Whether rationality and common belief in rationality among the players of centipede games jointly entail the backward inductive outcome has long been argued without consensus. Arguments that these conditions are not sufficient often turn on the claim that there is no justification for supposing that players with initial common belief in rationality would retain such beliefs upon witnessing an unexpected move by an opponent. I will describe one of the more compelling such arguments, due to Stalnaker, who argues that we should use our best theory of belief revision, AGM, to determine which belief changes during a game are rational given the players’ prior beliefs. Stalnaker claims that the AGM axioms do not justify any special assumptions about how players revise from initial common belief in rationality, so that — critically — rational players may decide that their opponents are irrational if those players make non-backward inductive moves; departures from backward induction are therefore permissible.

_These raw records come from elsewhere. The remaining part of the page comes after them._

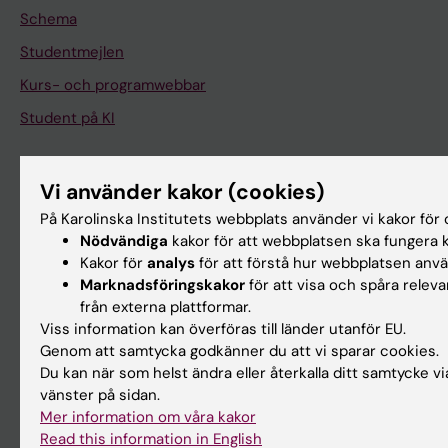
Schema
Studentmejlen
Kurs- och programwebbar
Student på KI
Medarbetare
Vi använder kakor (cookies)
Medarbetarportalen
På Karolinska Institutets webbplats använder vi kakor för o
Nödvändiga
kakor för att webbplatsen ska fungera k
Kakor för
analys
för att förstå hur webbplatsen anv
Kontakta och besök KI
Marknadsföringskakor
för att visa och spåra relev
Universitetsbiblioteket
från externa plattformar.
Viss information kan överföras till länder utanför EU.
Stöd forskning och utbildning
Genom att samtycka godkänner du att vi sparar cookies.
Jobba på KI
Du kan när som helst ändra eller återkalla ditt samtycke vi
vänster på sidan.
Karolinska Institutet Innovation
Mer information om våra kakor
Kontakta presstjänsten
Read this information in English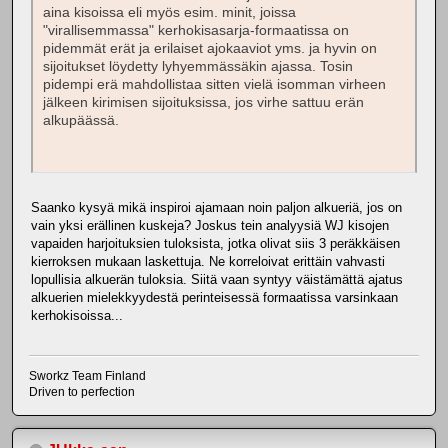
aina kisoissa eli myös esim. minit, joissa
"virallisemmassa" kerhokisasarja-formaatissa on
pidemmät erät ja erilaiset ajokaaviot yms. ja hyvin on
sijoitukset löydetty lyhyemmässäkin ajassa. Tosin
pidempi erä mahdollistaa sitten vielä isomman virheen
jälkeen kirimisen sijoituksissa, jos virhe sattuu erän
alkupäässä.
Saanko kysyä mikä inspiroi ajamaan noin paljon alkueriä, jos on
vain yksi erällinen kuskeja? Joskus tein analyysiä WJ kisojen
vapaiden harjoituksien tuloksista, jotka olivat siis 3 peräkkäisen
kierroksen mukaan laskettuja. Ne korreloivat erittäin vahvasti
lopullisia alkuerän tuloksia. Siitä vaan syntyy väistämättä ajatus
alkuerien mielekkyydestä perinteisessä formaatissa varsinkaan
kerhokisoissa...
Sworkz Team Finland
Driven to perfection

I disagree, arguing that while the content of the common belief (i.e. rationality) does not justify any additional assumptions about belief revision, the structure of common belief does, in accordance with the principles of AGM; I will employ Grove’s revealing sphere-based modelling of AGM to demonstrate this. I then prove a general theorem: Given my proposed constraint on rational belief revision, for all finite, n-player, extensive form, perfect information games with a unique backward induction solution, if there is initial common belief in rationality, then the backward inductive outcome is guaranteed. Further, if the longest branch of the game tree has n+1 decision nodes, initial n’th level mutual belief in rationality suffices for the result.